Assigning remediation solely to the involved nurse ignores the hierarchy of intervention effectiveness established by the Institute for Safe Medication Practices. Forcing functions and standardization, such as removing the high‑risk hydromorphone ampoule from the unit entirely and restricting access to pre‑filled, low‑concentration syringes, sit near the top of the hierarchy because they make errors harder to commit. In the described error, the root‑cause tree exposed a supply‑chain decision that prioritized cost over safety: purchasing the cheaper look‑alike product had persisted for three years without a risk review. A case study from a 600‑bed teaching hospital that switched to differentiated opioid packaging showed a 68% reduction in wrong‑drug opioid selections within twelve months (ISMP Canada, 2022). That evidence points to the necessity of pairing a forcing function with an audit mechanism; the improvement plan therefore includes a quarterly blinded observation of barcode scanning compliance to verify that the new workflow has been embedded.

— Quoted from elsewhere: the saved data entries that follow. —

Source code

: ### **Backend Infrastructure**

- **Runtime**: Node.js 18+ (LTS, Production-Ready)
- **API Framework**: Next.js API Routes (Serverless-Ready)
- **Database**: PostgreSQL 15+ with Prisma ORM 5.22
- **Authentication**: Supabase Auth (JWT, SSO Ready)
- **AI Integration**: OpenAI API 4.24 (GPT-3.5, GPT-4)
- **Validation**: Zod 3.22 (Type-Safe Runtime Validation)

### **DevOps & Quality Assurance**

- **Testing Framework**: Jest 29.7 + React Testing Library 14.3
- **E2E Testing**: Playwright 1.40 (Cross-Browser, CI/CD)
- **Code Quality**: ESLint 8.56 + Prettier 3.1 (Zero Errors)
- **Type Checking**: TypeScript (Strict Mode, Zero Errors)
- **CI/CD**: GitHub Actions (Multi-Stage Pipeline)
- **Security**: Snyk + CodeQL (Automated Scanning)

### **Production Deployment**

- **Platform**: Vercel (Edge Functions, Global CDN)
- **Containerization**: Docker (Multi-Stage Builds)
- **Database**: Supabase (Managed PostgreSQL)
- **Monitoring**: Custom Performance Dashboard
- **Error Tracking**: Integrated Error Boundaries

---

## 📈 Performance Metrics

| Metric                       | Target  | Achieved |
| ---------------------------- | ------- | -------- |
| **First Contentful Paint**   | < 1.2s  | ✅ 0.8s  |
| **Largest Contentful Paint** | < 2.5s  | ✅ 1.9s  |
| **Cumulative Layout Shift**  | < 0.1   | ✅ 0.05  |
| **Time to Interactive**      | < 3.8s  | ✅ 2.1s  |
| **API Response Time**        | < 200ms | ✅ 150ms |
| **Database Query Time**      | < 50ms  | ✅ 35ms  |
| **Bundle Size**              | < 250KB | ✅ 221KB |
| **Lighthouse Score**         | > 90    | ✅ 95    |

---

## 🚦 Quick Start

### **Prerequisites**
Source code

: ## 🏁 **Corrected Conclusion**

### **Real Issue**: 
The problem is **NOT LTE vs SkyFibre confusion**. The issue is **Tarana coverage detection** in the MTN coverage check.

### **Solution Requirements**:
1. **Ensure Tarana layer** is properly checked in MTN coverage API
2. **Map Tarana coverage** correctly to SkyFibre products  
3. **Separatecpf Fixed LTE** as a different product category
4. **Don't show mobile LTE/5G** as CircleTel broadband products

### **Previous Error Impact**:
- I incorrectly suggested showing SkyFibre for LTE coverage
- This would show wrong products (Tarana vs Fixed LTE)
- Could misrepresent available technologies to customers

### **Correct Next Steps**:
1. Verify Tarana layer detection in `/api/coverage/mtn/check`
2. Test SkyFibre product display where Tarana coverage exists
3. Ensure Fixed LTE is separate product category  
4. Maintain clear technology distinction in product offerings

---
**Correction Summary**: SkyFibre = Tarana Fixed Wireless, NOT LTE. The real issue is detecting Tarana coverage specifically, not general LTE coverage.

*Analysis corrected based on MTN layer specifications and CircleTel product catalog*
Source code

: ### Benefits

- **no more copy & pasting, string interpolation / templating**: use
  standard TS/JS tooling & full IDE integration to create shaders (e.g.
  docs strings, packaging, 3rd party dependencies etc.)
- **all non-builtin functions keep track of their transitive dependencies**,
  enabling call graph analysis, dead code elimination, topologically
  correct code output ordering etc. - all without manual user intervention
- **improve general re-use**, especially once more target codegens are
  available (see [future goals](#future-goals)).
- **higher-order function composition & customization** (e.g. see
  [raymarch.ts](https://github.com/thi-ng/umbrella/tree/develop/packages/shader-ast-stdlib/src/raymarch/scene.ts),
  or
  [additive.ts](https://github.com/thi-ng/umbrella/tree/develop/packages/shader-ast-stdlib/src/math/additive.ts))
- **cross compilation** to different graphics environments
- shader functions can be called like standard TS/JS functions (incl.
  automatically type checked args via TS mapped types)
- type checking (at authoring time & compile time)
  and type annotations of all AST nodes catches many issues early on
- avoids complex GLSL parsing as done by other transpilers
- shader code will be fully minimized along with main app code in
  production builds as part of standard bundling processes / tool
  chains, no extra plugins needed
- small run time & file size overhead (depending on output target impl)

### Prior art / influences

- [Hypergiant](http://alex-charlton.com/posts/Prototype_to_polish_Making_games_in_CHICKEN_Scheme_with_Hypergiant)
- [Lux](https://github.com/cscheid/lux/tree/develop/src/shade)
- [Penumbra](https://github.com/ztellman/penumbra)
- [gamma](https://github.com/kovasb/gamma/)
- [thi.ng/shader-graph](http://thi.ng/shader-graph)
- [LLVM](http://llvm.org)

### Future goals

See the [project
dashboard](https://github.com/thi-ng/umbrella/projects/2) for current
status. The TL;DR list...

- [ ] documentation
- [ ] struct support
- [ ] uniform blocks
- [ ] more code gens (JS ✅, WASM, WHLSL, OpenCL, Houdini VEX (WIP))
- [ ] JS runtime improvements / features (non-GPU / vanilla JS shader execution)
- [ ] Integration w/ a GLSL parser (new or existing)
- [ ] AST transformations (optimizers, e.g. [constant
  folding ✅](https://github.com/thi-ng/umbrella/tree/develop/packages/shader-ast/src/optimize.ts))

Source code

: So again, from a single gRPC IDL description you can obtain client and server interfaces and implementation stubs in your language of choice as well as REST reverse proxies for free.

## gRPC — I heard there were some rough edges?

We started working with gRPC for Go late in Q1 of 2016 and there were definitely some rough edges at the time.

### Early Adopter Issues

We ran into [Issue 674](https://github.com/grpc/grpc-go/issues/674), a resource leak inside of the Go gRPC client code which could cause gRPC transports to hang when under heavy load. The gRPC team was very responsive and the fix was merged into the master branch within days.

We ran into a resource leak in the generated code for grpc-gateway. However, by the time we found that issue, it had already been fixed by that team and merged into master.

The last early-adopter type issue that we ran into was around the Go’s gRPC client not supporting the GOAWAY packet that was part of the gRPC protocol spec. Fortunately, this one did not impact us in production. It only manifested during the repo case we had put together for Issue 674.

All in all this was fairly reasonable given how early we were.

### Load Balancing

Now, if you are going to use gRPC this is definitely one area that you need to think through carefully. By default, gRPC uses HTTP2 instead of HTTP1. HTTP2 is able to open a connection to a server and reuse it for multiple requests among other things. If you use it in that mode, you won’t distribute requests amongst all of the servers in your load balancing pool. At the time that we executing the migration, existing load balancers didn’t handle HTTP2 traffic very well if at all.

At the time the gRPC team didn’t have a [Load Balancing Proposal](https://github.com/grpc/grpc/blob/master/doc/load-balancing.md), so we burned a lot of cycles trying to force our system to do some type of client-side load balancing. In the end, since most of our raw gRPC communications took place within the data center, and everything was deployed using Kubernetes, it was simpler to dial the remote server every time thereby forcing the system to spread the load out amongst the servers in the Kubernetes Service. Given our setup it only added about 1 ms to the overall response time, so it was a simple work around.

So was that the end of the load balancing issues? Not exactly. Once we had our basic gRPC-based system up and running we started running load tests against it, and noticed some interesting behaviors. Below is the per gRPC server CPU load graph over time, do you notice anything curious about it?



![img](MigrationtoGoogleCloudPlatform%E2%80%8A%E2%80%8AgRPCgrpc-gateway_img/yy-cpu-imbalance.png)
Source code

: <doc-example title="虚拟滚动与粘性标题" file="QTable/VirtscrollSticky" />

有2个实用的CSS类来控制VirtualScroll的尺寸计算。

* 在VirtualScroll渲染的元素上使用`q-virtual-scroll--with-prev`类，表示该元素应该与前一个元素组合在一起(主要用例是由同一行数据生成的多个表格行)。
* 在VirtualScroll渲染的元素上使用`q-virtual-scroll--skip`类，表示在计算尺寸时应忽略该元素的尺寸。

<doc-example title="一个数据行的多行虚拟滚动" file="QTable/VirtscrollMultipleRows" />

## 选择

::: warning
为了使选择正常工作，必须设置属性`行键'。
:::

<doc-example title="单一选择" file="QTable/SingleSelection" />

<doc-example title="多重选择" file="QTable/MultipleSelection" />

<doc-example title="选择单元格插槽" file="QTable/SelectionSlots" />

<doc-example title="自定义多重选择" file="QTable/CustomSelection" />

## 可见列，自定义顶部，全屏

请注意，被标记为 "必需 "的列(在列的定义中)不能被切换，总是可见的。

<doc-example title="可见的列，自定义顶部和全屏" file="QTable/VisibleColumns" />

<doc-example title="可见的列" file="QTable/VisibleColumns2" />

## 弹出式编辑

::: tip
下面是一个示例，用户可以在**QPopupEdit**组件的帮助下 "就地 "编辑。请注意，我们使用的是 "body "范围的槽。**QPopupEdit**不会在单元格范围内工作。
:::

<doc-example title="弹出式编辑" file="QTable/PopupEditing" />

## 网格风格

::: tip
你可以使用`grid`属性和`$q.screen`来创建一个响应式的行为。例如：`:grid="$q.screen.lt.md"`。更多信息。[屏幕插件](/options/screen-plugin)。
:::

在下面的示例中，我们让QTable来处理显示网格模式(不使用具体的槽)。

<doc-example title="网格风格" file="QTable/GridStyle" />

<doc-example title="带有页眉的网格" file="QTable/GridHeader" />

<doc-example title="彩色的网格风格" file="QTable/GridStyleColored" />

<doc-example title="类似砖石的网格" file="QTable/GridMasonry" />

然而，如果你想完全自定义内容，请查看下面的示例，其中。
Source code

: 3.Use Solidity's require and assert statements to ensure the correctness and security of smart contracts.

Addressing the Culture That Silences Near‑Miss Reporting

Students often ask why the same type of event recurs even after an RCA. The answer lies partly in a unit culture where staff hesitate to report near‑misses because they fear administrative consequences. A prospective cohort study across 12 surgical wards identified that units with higher psychological safety scores detected and reported three times as many near‑miss events before harm reached patients (O’Donovan & McAuliffe, 2020). Without those early signals, the RCA team may never learn about the barcode workaround that existed for months before the hydromorphone error. Consequently, the proposed improvement plan adds a non‑punitive “good‑catch” log reviewed during the monthly huddle, shifting the conversation from blame to system improvement. Comparing the Ishikawa approach with the London Protocol highlights a further insight: the Protocol’s structured timeline interviews uncover contributory factors that staff may omit in a brainstorming‑only session, which is why the plan also incorporates a one‑week timeline reconstruction after any future severe event.

References

• Keers, R. N., Williams, S. D., Cooke, J., & Ashcroft, D. M. (2020). Causes of medication administration errors in hospitals: a systematic review of quantitative and qualitative evidence. Drug Safety, 43(11), 1045–1070. https://doi.org/10.1007/s40264-020-00979-2
• Institute for Safe Medication Practices Canada. (2022). Reducing opioid errors through differentiated packaging: A multi‑site safety initiative. ISMP Canada Safety Bulletin, 22(4), 1–6.
• O’Donovan, R., & McAuliffe, E. (2020). A systematic review of psychological safety in healthcare teams. International Journal for Quality in Health Care, 32(4), 240–252. https://doi.org/10.1093/intqhc/mzaa003
• The Joint Commission. (2021). Root Cause Analysis in Health Care: Tools and Techniques (5th ed.). Joint Commission Resources.
• Vincent, C., Taylor-Adams, S., & Stanhope, N. (1998). Framework for analysing risk and safety in clinical medicine. BMJ, 316(7138), 1154–1157. https://doi.org/10.1136/bmj.316.7138.1154

1. Write a 5–7-page root-cause analysis and safety improvement plan for a sentinel event or near-miss in nursing practice. This Capella NURS-FPX4020 assessment guide includes instructions, a rubric, and sample analysis.
2. Submit a 5-page paper conducting a root-cause analysis of a patient safety incident and designing an evidence-based improvement plan for NURS-FPX4020, Assessment 1.
3. Complete a root-cause analysis and safety improvement plan for NURS-FPX4020. Analyze active and latent failures, propose interventions, and engage stakeholders.
4. NURS-FPX4020 Root-Cause Analysis and Safety Improvement Plan Example

Assessment: NURS-FPX4020 Assessment 2 — Quality Improvement Initiative Proposal

In this assessment, you will develop a detailed proposal for a quality improvement project that addresses a specific patient safety issue identified during your clinical experience or literature review. Use the Model for Improvement to define the aim, measures, and change strategies. The proposal must include a concise review of the evidence, a stakeholder analysis, a plan‑do‑study‑act (PDSA) cycle framework, and a timeline for implementation. The 5–7 page paper asks you to translate evidence into a structured improvement plan that could realistically be piloted in your practice setting.